BEGIN EXTRACT TO READ
Despite rapid advances in large language models (LLMs) over the past three years, he argued AGI remains at least a decade away, and warned that many companies are exaggerating AI’s agentic capabilities in a way that could damage the field.
“Overall, the models are not there,” Karpathy said on the podcast. “I feel like the industry is making too big of a jump and is trying to pretend like this is amazing, and it’s not. It’s slop.”
The interview triggered an immediate reaction across the tech community, where expectations for AGI have soared alongside capital investment and competition.
“The general tech community is experiencing whiplash right now,” Coogan wrote on X.
Karpathy argued that much of the confusion stems from metrics that give an inflated sense of capability. Public demos, benchmark competitions, chatbot conversations, and code-generation tests tend to reflect narrow optimizations, he said, rather than addressing the hardest unsolved problems in AI. Those include long-horizon planning, structured reasoning and, ultimately, safe system design.
END EXTRACT TO READ
BEGIN PROVIDED MATERIAL
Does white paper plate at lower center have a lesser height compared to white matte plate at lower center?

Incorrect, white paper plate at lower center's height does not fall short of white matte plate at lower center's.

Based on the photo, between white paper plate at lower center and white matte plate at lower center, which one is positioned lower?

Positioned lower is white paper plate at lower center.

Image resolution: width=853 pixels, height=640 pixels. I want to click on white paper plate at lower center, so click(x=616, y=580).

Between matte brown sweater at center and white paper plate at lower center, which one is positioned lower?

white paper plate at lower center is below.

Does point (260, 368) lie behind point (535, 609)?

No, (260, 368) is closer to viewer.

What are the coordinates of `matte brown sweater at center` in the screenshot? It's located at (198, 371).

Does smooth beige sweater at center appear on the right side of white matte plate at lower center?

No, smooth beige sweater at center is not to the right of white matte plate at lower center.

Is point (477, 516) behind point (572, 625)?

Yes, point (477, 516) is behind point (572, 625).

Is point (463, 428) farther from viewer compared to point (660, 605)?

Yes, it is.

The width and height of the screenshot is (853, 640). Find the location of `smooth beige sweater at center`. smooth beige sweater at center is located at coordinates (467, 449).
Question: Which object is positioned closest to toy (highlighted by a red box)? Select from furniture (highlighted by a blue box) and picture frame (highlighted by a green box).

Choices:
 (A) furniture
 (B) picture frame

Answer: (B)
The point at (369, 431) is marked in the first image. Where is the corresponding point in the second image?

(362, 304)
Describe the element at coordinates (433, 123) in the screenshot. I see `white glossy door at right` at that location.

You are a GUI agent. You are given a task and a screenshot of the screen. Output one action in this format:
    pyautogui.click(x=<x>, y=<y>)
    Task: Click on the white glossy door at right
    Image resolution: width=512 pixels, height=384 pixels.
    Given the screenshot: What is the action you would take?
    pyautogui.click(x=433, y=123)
END PROVIDED MATERIAL
§ **WHAT TO DO**
Reproduce word for word the portion of the passage on Karpathy's AGI remarks that opens with the words containing "The interview triggered" and closes with "investment and competition.".

§ **EXPECTED OUTPUT**
The interview triggered an immediate reaction across the tech community, where expectations for AGI have soared alongside capital investment and competition.